The case was returned to a lower court for further proceedings.
The justices clarified that it should be left to a judge, not a jury, to decide the preemption question in class-action drug-harm suits, as occurred in this case. But they left the door open for patients to challenge drug companies on the facts surrounding information provided to the FDA — up front — ahead of a labeling decision.
Patient advocates have said a decision siding with Merck in the case would embolden drug manufacturers to provide insufficient and misleading information to FDA, in effect insulating themselves from potential legal liability. “It’s the pharmaceutical company’s job to write the drug label,” said Medshadow’s Sue Robotti.

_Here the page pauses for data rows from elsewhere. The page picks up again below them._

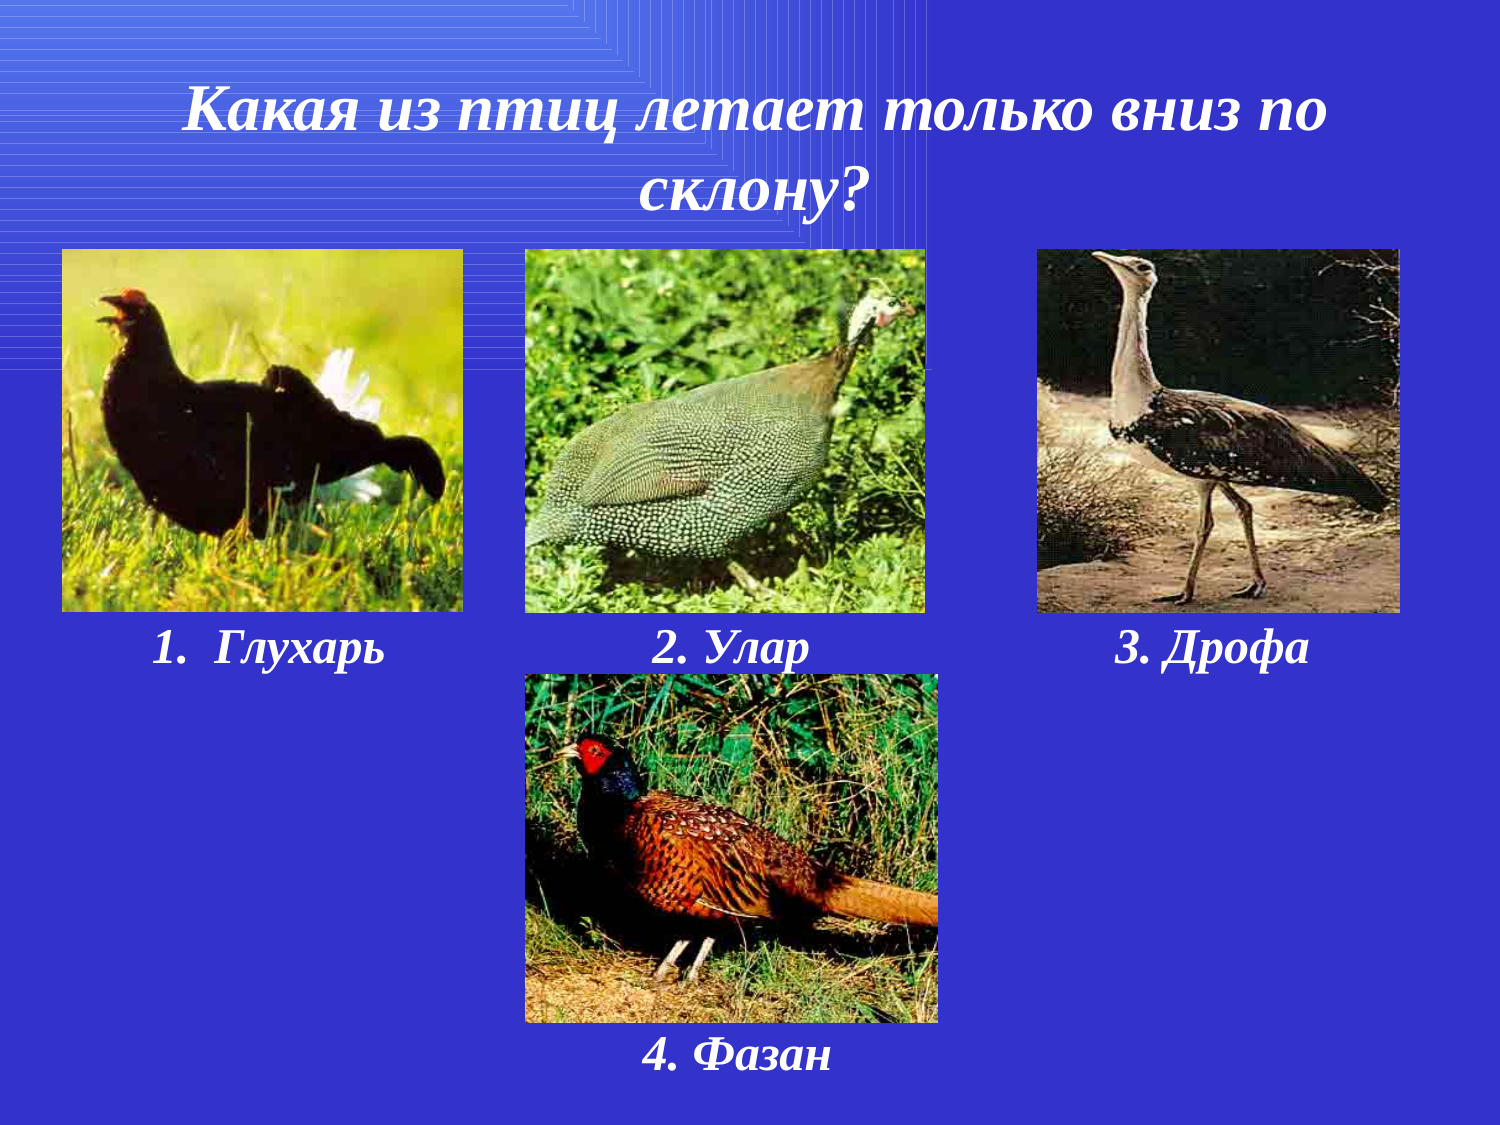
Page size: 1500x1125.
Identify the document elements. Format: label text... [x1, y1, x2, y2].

picture [62, 249, 463, 613]
picture [524, 674, 938, 1024]
text_box 4. Фазан [549, 1031, 925, 1088]
picture [524, 249, 926, 613]
text_box 1. Глухарь [87, 620, 450, 688]
text_box 3. Дрофа [1024, 599, 1400, 688]
text_box 2. Улар [549, 621, 913, 673]
text_box Какая из птиц летает только вниз по склону? [74, 0, 1438, 288]
picture [1037, 249, 1401, 613]
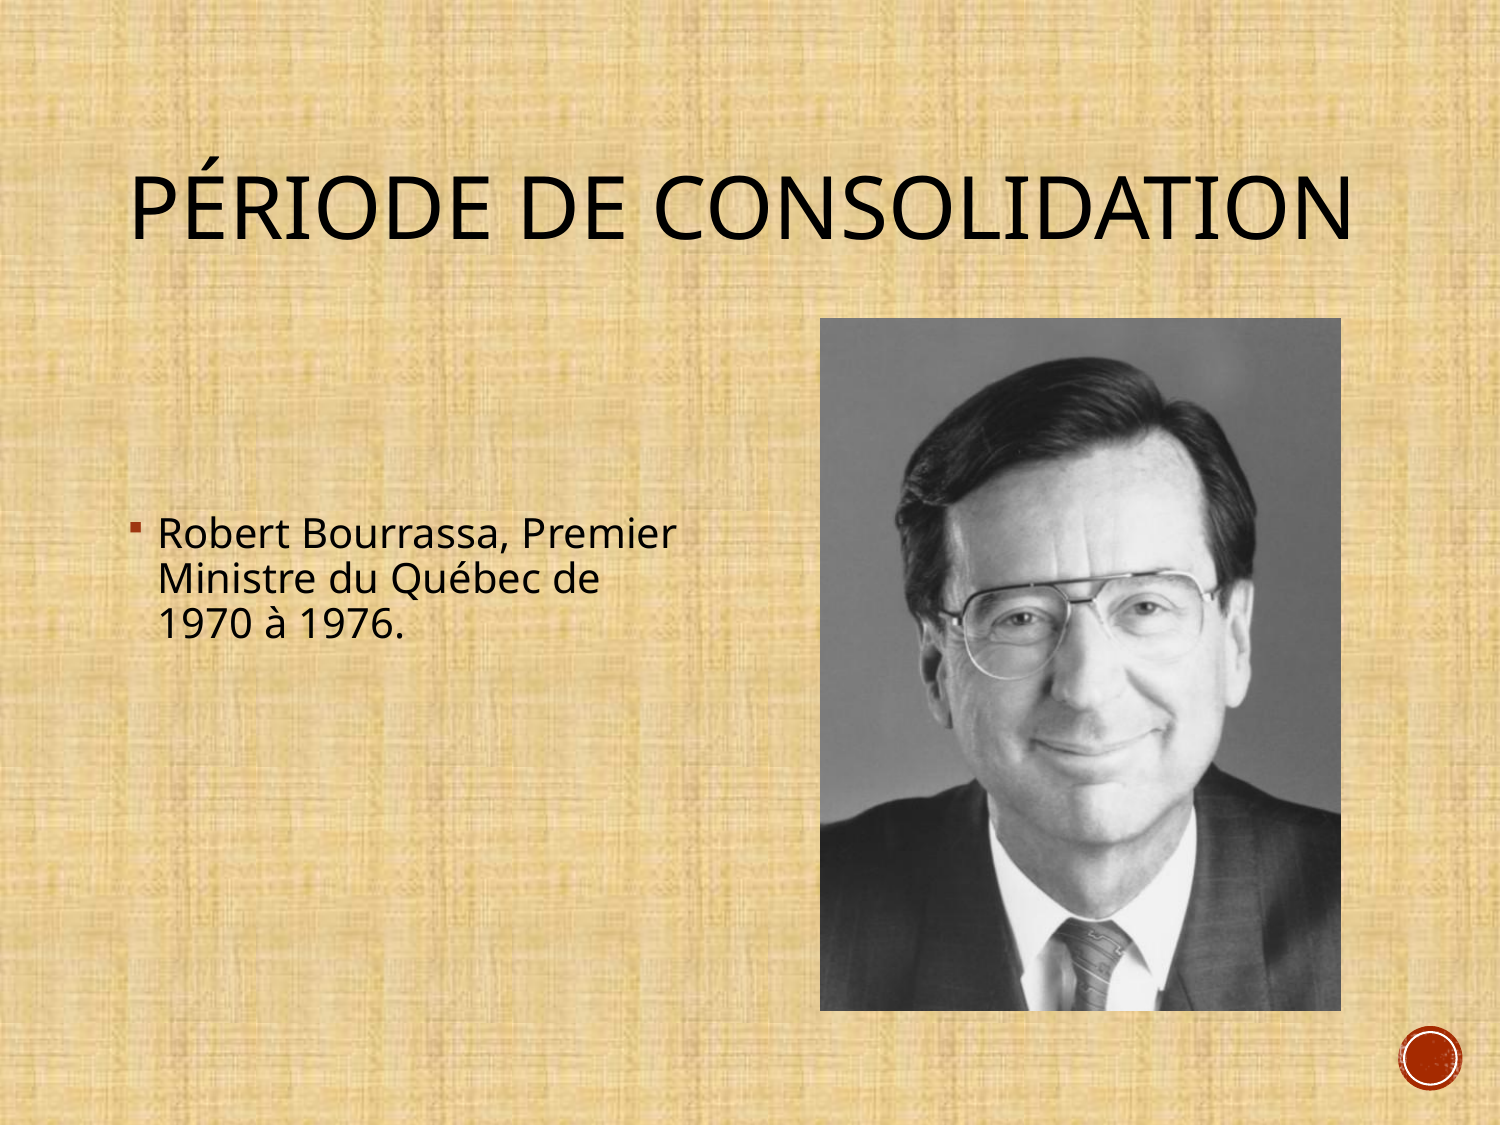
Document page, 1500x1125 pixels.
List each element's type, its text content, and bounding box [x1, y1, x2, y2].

list Robert Bourrassa, Premier Ministre du Québec de 1970 à 1976. [112, 360, 713, 1013]
title Période de consolidation [112, 79, 1388, 344]
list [824, 321, 1340, 1010]
picture [0, 0, 1500, 1125]
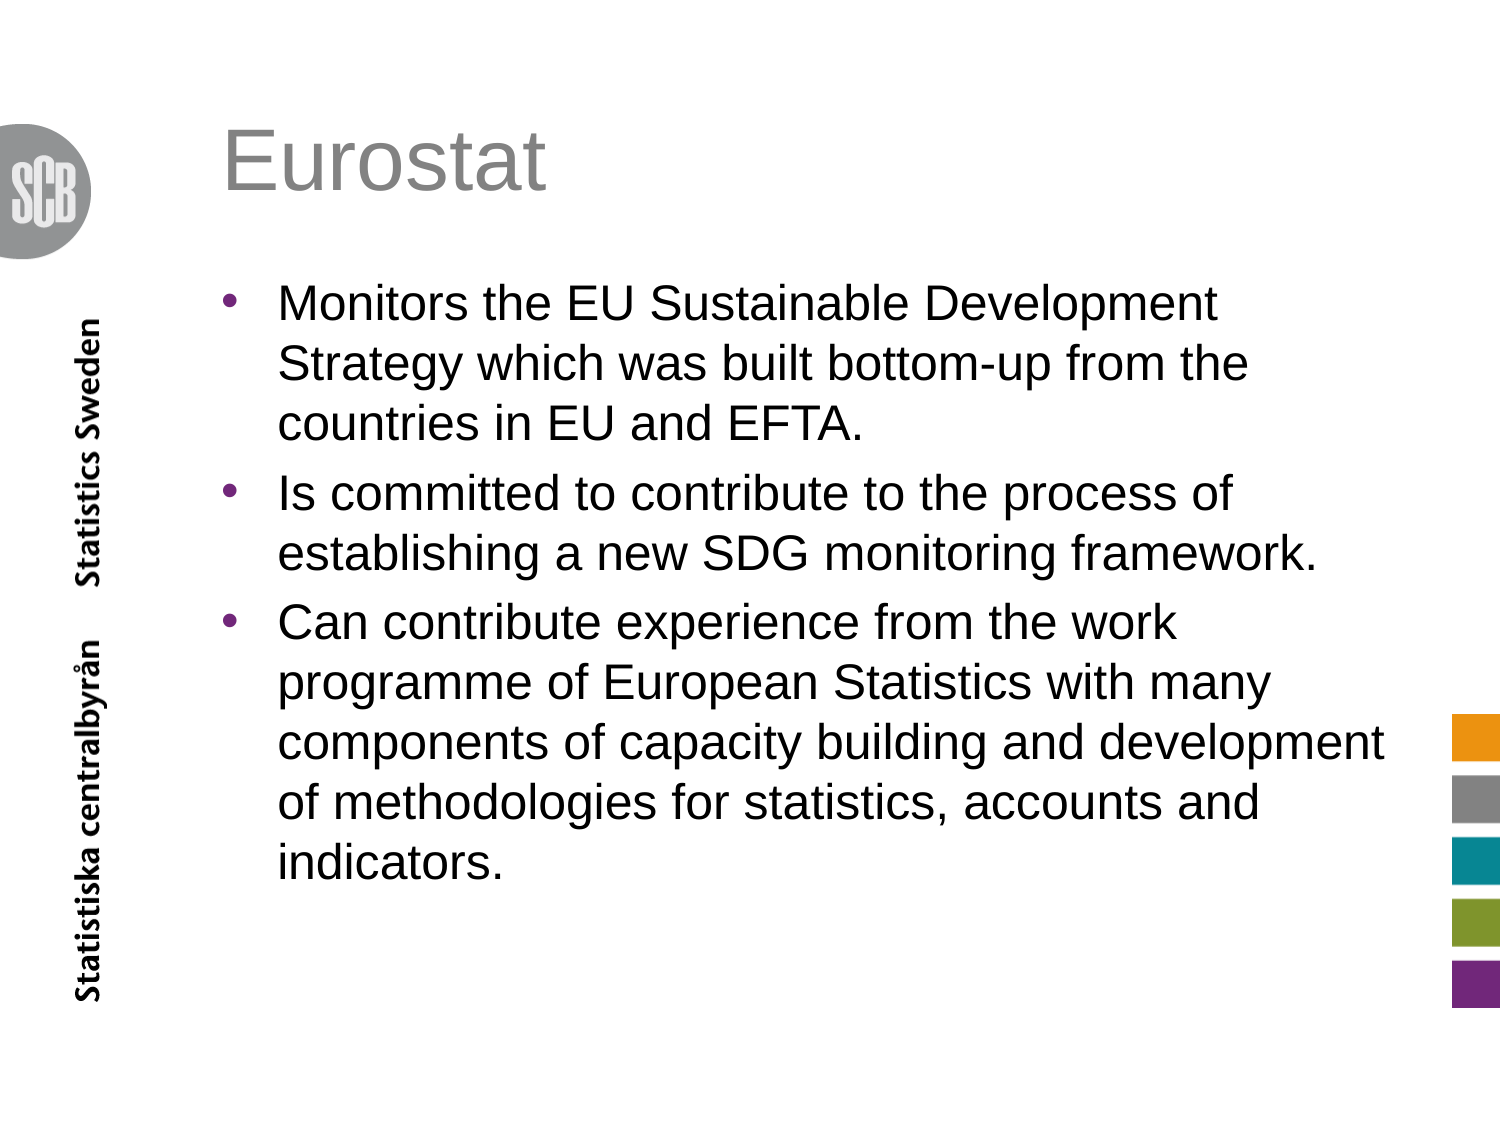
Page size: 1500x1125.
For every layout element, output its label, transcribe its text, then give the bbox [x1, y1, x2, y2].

picture [0, 124, 107, 1002]
list Monitors the EU Sustainable Development Strategy which was built bottom-up from the countries in EU and EFTA. Is committed to contribute to the process of establishing a new SDG monitoring framework. Can contribute experience from the work programme of European Statistics with many components of capacity building and development of methodologies for statistics, accounts and indicators. [206, 262, 1425, 1005]
title Eurostat [206, 62, 1425, 250]
picture [1452, 714, 1500, 1008]
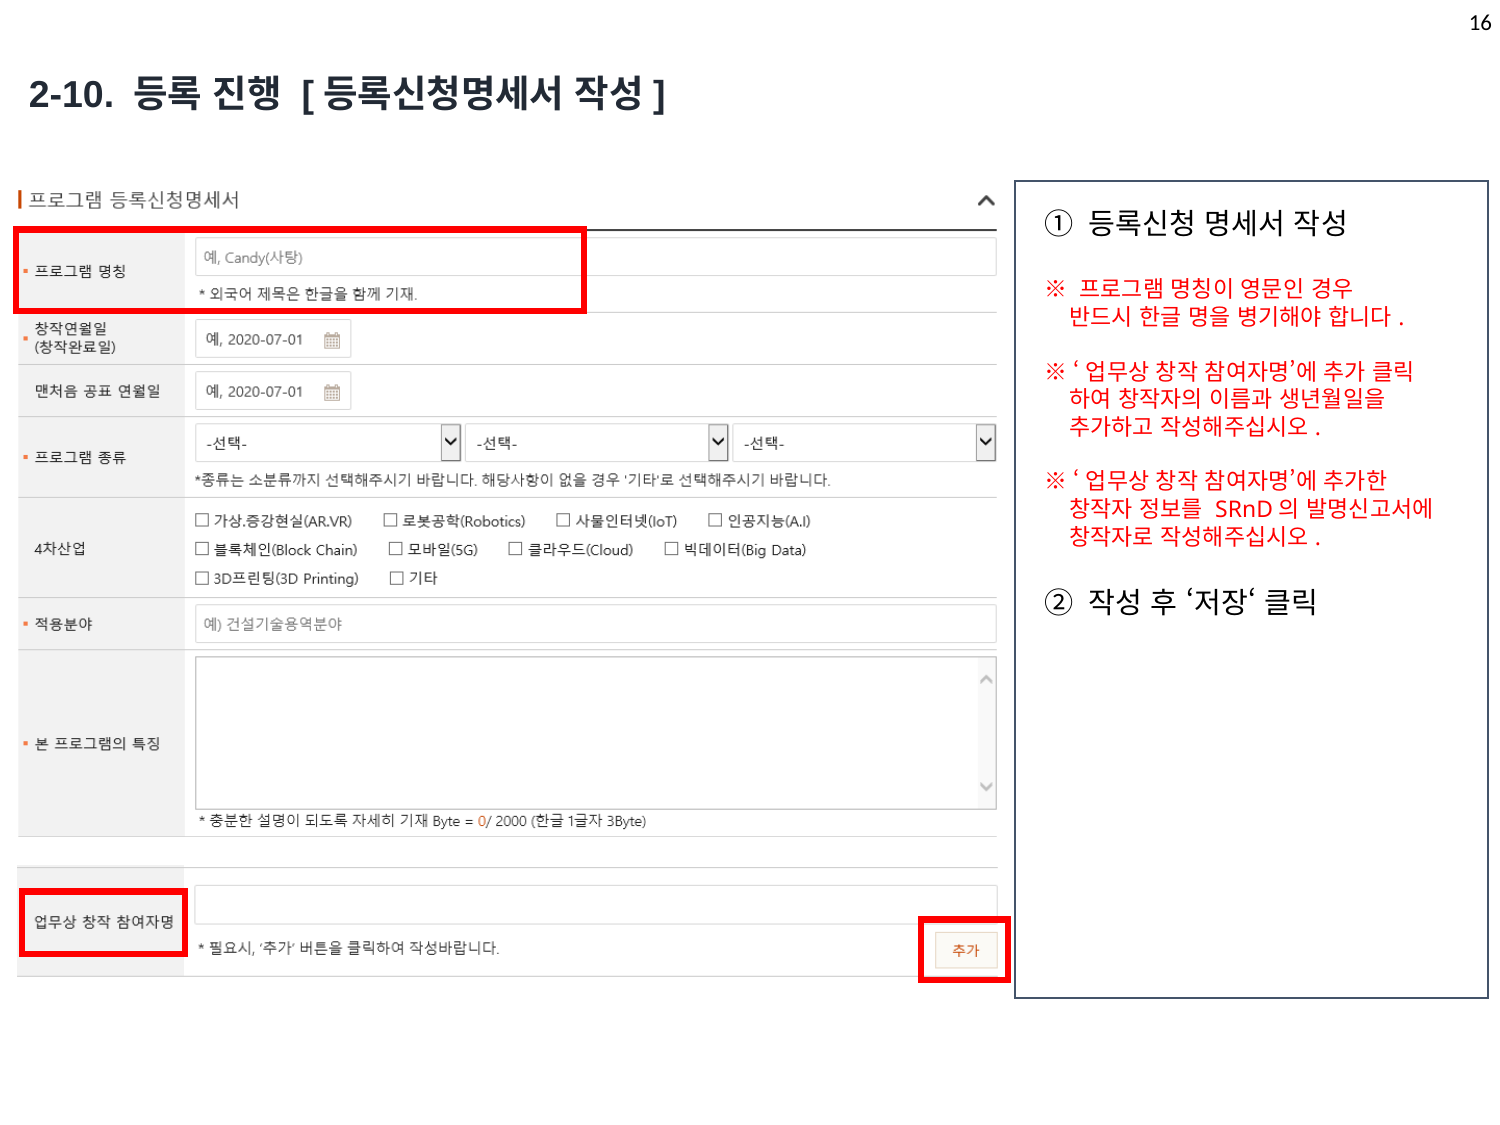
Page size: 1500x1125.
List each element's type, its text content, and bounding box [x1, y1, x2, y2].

text_box [920, 918, 1009, 981]
text_box 1 [1014, 180, 1489, 999]
text_box 16 [1453, 0, 1500, 43]
text_box ① 등록신청 명세서 작성 ※ 프로그램 명칭이 영문인 경우 반드시 한글 명을 병기해야 합니다. ※ ‘업무상 창작 참여자명’에 추가 클릭 하여 창작자의 이름과 생년월일을 추가하고 작성해주십시오. ※ ‘업무상 창작 참여자명’에 추가한 창작자 정보를 SRnD의 발명신고서에 창작자로 작성해주십시오. ② 작성 후 ‘저장‘ 클릭 [1029, 197, 1470, 627]
text_box 2-10. 등록 진행 [등록신청명세서 작성] [14, 62, 681, 123]
picture [10, 181, 1003, 837]
picture [16, 865, 1003, 980]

Manufacturers are required by law to inform patients of potential adverse reactions to their drugs as soon as reasonable evidence exists. But the FDA has ultimate authority to approve or reject the wording that appears on drug labels.
In a 2008 application to the FDA, Merck proposed revising the warning language for Fosamax, describing a heightened risk of “stress fractures.”
One year later, the FDA rejected that draft language, saying the warning was “not warranted and is not adequately supported by the available literature” and asked for revised language.
Merck said the FDA’s conclusion, based on available evidence at the time, means the company cannot be held liable for failing to warn consumers as required under state law because the federal government wouldn’t allow it.
On Monday, the Supreme Court agreed.